Onlangs werd aan de Hoge Raad de vraag voorgelegd hoe een zakelijk brief tussen commerciële partijen moet worden uitgelegd (HR 24 februari 2017, ECLI:NL:HR:2017:315). Voordat op deze uitspraak wordt ingegaan, zal een korte samenvatting worden gegeven van de rechtspraak over de uitleg van commerciële contracten.

Meyer/Pontmeijer & Lundiform/Mexx: de taalkundige betekenis geldt wel als uitgangspunt

In de regel geldt bij het uitleggen van overeenkomsten het zogenaamde ‘Haviltex-criterium’. Dit criterium houdt kort gezegd in dat het niet genoeg is om enkel naar de taalkundige betekenis van de tekst te kijken, maar dat ook gekeken moet worden welke betekenis de partijen aan de tekst gaven en wat ze over en weer van elkaar mochten verwachten.

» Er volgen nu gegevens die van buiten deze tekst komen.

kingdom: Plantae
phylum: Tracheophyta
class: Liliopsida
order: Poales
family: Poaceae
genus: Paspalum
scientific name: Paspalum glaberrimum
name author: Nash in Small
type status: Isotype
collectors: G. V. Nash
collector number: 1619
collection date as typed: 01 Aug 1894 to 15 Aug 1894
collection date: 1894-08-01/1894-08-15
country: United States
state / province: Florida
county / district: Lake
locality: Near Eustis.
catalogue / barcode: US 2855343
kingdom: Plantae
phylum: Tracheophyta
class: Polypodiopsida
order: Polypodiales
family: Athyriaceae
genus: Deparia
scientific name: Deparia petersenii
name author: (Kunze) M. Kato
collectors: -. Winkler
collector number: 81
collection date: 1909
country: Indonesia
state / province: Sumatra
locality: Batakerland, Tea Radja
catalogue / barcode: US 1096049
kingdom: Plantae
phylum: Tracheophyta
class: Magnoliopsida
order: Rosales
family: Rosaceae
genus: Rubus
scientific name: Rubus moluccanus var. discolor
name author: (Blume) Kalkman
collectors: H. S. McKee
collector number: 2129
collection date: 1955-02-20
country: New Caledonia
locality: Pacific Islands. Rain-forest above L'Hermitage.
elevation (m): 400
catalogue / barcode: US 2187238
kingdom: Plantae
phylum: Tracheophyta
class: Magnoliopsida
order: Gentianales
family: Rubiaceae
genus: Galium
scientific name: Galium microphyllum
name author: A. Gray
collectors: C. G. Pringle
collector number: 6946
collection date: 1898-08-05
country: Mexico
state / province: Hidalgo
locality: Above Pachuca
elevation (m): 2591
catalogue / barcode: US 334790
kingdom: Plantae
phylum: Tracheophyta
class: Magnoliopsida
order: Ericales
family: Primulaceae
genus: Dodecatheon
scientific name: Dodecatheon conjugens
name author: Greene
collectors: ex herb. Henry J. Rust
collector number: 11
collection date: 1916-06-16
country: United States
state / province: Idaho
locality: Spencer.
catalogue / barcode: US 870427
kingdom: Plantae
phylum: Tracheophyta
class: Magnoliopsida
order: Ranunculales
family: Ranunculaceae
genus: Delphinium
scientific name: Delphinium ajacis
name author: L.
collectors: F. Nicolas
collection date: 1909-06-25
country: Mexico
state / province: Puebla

Na het wijzen van het Haviltex-arrest volgde er diverse rechtspraak waaruit bleek dat je bij de uitleg van een zakelijk contract tussen commerciële partijen juist wel een beslissend gewicht kan toekennen aan de tekst van de overeenkomst. De bedoelingen van partijen en wat zij over en weer van elkaar mochten verwachten is bij een commerciële verhouding dus minder relevant (HR 19 januari 2007, ECLI:NL:HR:2007:AZ3178 (Meyer Europe B.V./Pontmeijer B.V.) en HR 5 april 2013, ECLI:NL:HR:2013:BY8101 (Lundiform B.V./Mexx Europe B.V.)). Het dragende argument voor deze uitleg is dat zakelijke partijen deskundig zijn en het gaat om omvangrijke commerciële contracten waarvan de tekst volledig – met behulp van juristen – is uitonderhandeld.

Ontwikkelingsmaatschappij Bolwerk B.V. / Parkking: de taalkundige betekenis geldt niet als uitgangspunt

De kwestie die onlangs aan de Hoge Raad werd voorgelegd, betrof kort gezegd het volgende. Parkking Ontwikkeling B.V. (hierna: “Parkking”) koopt een parkeergarage van Ontwikkelingsmaatschappij Bolwerk B.V. (hierna: “Bolwerk”). De koopovereenkomst bevat een ontbindende voorwaarde, namelijk een financieringsvoorbehoud. Parkking (koper) kan de koopovereenkomst uiterlijk op 15 september 2011 ontbinden als zij er niet in slaagt een financiering voor minstens 70% van de koopsom te vinden. Mocht zij niet in staat zijn de parkeergarage te kopen dan heeft zij een eerste recht van huur. Partijen spreken af dat als dit geval zich voordoet, zij samen op zoek zullen gaan naar een geschikte belegger.

Het lukt Parkking niet om een financiering te vinden voor de afgesproken deadline, zo geeft zij Bolwerk bij brief van 14 september 2011 aan. Koper verzoekt de deadline met één maand te verlengen. In dezelfde brief geeft Parkking aan in gesprek te zijn met twee geïnteresseerde beleggers. Koper houdt er dus zowel rekening mee een beroep te zullen doen op het financieringsvoorbehoud als dat zij gebruik zal maken van het eerste recht van huur. In deze brief geeft de koper ook aan dat als verkoper niet wil meewerken aan verlenging, deze brief beschouwd kan worden als een beroep op het financieringsvoorbehoud, waarmee de overeenkomst wordt ontbonden.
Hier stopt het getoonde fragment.